En un mundo en decadencia que se parece inquietantemente al nuestro, en medio de una brutal crisis política que socava las bases de la propia democracia, y otra ambiental que compromete la existencia de la vida misma en el planeta, Theo luchará para sacar a Robbie adelante sin renunciar a las convicciones y principios con los que él y su esposa muerta decidieron criarlo.

Cuando Robbie entra en una espiral de comportamientos antisociales en la escuela, y la directora le exige a Theo que medique al niño, él acabará accediendo a someter a su hijo a una técnica experimental de estimulación cerebral. La técnica permite al paciente replicar determinados estados cerebrales a partir de la imagen de esos mismos estados en el cerebro de otro sujeto.

La vida y la personalidad de Robbie cambiarán radicalmente cuando mediante esta técnica sea expuesto a la imagen cerebral de Aly, su madre.

La novela plantea sibilinamente algunos de los dilemas de nuestro tiempo: ¿Cuán inminente es la catástrofe ambiental definitiva?¿Hace la evidente deriva populista de la política peligrar la propia democracia?¿Podrían las fuerzas conservadoras de nuestra sociedad desencadenar una contrarrevolución anticientífica?
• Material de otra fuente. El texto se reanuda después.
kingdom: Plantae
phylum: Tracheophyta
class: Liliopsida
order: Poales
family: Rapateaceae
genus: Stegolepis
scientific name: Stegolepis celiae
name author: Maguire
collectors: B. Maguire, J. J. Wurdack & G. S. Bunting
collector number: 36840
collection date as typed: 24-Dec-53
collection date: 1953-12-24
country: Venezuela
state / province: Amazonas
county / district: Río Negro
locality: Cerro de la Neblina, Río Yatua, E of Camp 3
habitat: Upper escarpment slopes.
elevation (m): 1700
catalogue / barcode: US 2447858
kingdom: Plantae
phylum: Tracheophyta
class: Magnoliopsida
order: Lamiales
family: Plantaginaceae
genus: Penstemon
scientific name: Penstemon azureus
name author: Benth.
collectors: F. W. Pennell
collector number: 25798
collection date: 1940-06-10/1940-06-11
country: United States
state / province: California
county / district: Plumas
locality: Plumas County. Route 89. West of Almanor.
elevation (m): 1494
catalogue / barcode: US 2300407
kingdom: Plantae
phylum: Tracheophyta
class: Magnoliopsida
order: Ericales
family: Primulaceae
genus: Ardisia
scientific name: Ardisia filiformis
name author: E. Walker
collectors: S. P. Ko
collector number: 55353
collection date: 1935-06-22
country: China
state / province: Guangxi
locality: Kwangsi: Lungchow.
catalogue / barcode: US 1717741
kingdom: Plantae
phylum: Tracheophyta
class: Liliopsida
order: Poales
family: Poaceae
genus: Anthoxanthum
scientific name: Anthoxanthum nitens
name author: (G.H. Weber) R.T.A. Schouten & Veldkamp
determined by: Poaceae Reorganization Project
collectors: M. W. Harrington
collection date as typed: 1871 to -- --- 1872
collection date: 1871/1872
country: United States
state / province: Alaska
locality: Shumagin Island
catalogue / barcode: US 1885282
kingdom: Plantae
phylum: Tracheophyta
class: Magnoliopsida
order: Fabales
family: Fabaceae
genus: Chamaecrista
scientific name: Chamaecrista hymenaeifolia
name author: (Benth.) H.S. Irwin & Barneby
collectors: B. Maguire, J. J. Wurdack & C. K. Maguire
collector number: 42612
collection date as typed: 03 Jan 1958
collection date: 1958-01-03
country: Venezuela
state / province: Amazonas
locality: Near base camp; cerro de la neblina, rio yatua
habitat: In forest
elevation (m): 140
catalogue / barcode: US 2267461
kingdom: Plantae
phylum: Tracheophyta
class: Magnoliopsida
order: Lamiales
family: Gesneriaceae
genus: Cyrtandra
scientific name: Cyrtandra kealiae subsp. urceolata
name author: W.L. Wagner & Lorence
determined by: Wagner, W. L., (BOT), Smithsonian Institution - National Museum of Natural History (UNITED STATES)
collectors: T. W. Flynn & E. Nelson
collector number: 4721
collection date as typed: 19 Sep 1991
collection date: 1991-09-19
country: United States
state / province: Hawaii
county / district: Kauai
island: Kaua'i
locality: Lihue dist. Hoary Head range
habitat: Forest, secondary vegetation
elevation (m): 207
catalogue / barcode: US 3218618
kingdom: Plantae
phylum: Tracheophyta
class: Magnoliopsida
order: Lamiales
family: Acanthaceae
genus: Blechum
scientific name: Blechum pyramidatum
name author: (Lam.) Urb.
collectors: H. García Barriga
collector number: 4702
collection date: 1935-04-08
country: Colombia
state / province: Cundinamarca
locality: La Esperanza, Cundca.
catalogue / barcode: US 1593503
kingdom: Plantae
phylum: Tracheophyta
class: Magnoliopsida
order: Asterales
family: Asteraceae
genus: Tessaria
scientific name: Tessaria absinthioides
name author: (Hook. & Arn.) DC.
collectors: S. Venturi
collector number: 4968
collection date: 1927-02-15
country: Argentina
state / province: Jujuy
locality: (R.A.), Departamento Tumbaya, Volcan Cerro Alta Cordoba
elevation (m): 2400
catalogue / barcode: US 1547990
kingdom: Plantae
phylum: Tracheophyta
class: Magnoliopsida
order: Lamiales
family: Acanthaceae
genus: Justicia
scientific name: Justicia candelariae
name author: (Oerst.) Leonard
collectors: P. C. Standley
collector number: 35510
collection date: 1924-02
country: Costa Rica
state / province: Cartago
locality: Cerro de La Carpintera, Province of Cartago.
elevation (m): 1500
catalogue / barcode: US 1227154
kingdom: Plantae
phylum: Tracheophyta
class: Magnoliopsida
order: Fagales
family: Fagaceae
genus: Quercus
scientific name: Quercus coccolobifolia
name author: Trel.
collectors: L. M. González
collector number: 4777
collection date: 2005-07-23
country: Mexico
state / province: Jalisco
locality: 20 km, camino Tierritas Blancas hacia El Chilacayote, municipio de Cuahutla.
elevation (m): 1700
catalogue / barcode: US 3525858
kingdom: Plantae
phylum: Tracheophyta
Las respuestas del autor a estas preguntas parecen esbozar un porvenir nada halagüeño: Padre e hijo contemplan con estupor el retroceso definitivo de los bosques vírgenes, la irreversible pérdida de especies y la explosión de una pandemia de encefalopatía vírica en la cabaña ganadera mundial.

Entre tanto, el gobierno de Estados Unidos, liderado por un político megalómano, demagogo, populista y cretino agita el odio anti-intelectual contra la NASA y la comunidad científica mientras denuncia a cualquier opositor político como enemigo de la patria.

¿Es todo pesimista en esta historia? No. Ante la certeza de la sociedad quebrada, se recorta la silueta de la individualidad quijotesca de Robbie, un niño de 9 años, epítome del optimismo antropológico, del mito del buen salvaje de Rousseau.

Con el mito del buen salvaje Jean Jaques Rousseau (1712-1778) quería mostrarnos que un hombre apegado a la naturaleza, un “hombre primitivo”, es bueno física y moralmente. Aunque está condenado a sucumbir bajo la superioridad militar de la civilización que lo eliminará o lo asimilará a sus costumbres inmorales. La obstinación de Theo por proteger a su hijo de la medicación, no deja de ser una actualización de aquella vieja idea rousseauniana del bon sauvage: preservemos la pureza natural del individuo ante el azote estandarizador de la sociedad. Entonces, ¿está nuestro mundo condenado?¿Nos queda alguna esperanza? ¿Debemos suspirar mientras vemos evaporarse en nuestros jóvenes el idealismo y la inocencia? Como hombre soy escéptico, si no cínico. Como padre, igual que Theo, un irredento idealista.